→ Problem to solve
Reproduce the data from its first line through the line containing "Pluss, M. A., Bennett, K.", including that line, and switch "Prentice Hall" to "Pearson Education". Leave everything else unchanged.
[Start of section]
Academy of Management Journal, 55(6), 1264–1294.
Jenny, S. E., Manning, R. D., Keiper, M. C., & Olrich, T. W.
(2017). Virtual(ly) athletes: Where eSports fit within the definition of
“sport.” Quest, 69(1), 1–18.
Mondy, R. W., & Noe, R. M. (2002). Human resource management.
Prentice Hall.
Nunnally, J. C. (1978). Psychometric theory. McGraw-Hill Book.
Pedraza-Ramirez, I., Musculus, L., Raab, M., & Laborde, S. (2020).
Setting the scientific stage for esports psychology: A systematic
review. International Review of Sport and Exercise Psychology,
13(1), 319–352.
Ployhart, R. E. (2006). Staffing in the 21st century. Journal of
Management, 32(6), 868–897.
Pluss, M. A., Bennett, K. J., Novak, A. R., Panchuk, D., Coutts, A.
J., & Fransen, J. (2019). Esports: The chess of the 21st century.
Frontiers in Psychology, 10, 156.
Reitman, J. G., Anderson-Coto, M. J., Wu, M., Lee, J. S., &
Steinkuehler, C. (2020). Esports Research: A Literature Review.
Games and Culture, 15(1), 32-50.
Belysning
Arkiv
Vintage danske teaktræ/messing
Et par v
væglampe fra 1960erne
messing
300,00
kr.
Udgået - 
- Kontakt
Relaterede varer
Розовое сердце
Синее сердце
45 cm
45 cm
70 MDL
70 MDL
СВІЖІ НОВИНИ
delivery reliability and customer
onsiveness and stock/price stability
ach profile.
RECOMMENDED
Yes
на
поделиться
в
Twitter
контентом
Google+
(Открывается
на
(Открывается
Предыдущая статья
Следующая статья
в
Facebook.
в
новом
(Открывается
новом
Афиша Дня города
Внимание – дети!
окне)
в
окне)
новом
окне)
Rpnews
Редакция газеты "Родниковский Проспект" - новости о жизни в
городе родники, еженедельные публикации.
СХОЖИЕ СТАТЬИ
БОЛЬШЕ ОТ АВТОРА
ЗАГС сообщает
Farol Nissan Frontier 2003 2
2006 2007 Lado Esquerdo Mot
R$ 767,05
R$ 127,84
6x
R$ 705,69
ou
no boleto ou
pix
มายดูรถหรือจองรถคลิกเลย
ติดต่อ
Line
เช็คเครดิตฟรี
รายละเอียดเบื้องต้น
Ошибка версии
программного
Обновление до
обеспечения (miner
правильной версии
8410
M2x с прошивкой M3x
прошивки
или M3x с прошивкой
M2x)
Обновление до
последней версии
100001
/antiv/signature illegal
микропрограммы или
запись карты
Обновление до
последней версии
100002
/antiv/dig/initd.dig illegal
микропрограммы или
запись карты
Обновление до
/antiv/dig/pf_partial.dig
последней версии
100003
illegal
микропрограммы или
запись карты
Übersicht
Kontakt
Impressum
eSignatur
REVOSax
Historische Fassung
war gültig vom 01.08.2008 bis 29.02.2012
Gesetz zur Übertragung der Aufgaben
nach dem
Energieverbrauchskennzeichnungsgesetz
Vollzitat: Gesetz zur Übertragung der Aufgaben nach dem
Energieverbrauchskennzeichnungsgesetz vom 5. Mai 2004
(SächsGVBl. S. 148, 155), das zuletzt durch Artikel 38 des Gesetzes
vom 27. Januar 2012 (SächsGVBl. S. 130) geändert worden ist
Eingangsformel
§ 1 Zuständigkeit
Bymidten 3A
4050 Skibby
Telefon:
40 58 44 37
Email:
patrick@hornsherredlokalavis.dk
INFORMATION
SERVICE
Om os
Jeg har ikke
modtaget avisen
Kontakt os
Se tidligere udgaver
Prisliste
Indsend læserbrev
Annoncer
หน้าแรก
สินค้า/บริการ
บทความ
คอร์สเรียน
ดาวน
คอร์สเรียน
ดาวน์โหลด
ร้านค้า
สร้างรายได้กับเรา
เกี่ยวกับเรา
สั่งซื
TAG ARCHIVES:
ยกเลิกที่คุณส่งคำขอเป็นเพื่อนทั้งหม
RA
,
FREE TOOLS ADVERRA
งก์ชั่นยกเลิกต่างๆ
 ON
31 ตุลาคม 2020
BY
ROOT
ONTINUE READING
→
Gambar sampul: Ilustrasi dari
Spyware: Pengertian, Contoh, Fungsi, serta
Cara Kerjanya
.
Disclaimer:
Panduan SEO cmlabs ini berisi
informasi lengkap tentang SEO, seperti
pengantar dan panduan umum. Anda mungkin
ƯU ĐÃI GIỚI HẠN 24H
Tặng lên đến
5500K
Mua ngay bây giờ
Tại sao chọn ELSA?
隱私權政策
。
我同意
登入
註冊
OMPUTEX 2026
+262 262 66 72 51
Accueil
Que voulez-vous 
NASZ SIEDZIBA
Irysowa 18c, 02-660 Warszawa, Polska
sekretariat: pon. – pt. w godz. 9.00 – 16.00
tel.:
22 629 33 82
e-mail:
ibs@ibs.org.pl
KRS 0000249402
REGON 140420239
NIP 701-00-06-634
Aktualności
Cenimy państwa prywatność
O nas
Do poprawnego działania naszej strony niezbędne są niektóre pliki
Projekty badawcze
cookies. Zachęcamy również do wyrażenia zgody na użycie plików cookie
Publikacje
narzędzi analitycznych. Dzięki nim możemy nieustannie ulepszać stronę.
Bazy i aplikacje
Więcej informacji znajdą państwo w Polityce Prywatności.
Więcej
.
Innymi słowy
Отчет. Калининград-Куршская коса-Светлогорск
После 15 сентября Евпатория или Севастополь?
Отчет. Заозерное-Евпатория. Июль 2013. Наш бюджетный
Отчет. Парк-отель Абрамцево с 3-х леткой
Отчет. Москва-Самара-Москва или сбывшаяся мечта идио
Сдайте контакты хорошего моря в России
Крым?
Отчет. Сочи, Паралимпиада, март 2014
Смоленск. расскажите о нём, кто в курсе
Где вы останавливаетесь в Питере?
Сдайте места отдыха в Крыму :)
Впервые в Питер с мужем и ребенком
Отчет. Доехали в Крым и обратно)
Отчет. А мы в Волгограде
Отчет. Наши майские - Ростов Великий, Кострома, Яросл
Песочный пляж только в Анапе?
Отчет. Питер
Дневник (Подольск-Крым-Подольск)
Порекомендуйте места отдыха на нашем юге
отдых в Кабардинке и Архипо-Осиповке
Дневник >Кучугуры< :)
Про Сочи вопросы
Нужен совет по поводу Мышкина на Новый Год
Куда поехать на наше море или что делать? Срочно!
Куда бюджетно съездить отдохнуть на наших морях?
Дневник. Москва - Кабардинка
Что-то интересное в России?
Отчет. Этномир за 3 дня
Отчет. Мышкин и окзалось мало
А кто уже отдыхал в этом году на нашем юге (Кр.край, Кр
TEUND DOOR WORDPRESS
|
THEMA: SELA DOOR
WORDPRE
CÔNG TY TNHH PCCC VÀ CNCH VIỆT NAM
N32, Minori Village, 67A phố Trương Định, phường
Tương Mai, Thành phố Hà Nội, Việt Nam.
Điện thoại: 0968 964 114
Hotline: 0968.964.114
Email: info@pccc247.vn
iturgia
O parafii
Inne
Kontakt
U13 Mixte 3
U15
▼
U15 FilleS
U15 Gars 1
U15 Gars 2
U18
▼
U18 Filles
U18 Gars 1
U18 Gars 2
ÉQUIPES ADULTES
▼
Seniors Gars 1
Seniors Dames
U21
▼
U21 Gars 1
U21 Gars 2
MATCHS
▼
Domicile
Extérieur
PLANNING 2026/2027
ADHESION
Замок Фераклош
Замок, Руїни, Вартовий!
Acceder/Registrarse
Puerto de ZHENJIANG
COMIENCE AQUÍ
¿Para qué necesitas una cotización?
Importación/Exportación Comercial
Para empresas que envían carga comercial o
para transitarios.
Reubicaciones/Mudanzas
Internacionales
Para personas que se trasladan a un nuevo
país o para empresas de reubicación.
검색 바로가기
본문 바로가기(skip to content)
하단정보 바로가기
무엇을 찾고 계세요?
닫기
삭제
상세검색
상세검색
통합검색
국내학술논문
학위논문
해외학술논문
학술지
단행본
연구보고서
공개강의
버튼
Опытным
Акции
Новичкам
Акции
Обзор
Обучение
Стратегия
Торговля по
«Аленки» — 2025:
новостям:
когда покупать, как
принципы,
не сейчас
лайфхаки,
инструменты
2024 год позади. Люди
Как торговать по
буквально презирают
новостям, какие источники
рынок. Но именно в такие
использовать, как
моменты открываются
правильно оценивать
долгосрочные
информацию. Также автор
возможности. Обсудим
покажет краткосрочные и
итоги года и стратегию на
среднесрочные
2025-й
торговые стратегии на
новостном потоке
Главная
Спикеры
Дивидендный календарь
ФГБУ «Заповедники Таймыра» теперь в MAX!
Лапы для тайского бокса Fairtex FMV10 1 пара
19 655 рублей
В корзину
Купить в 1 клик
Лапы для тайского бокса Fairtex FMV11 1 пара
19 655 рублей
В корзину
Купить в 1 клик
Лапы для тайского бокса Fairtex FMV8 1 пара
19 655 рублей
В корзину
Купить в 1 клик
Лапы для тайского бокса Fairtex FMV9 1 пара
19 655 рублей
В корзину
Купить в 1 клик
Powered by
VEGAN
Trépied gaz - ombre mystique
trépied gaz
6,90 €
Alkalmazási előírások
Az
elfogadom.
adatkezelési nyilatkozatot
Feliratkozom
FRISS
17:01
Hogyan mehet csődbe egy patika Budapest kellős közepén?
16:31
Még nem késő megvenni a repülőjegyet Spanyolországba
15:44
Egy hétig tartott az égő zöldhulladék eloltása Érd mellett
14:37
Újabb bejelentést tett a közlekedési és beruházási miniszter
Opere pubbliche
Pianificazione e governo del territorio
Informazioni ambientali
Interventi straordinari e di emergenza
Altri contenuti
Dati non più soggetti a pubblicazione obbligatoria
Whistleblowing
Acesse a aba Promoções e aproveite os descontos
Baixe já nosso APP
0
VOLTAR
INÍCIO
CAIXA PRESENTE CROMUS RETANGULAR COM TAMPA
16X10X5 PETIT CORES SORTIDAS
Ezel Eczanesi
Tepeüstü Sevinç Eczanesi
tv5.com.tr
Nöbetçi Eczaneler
[End of section]
→ Solution to this problem
Academy of Management Journal, 55(6), 1264–1294.
Jenny, S. E., Manning, R. D., Keiper, M. C., & Olrich, T. W.
(2017). Virtual(ly) athletes: Where eSports fit within the definition of
“sport.” Quest, 69(1), 1–18.
Mondy, R. W., & Noe, R. M. (2002). Human resource management.
Pearson Education.
Nunnally, J. C. (1978). Psychometric theory. McGraw-Hill Book.
Pedraza-Ramirez, I., Musculus, L., Raab, M., & Laborde, S. (2020).
Setting the scientific stage for esports psychology: A systematic
review. International Review of Sport and Exercise Psychology,
13(1), 319–352.
Ployhart, R. E. (2006). Staffing in the 21st century. Journal of
Management, 32(6), 868–897.
Pluss, M. A., Bennett, K. J., Novak, A. R., Panchuk, D., Coutts, A.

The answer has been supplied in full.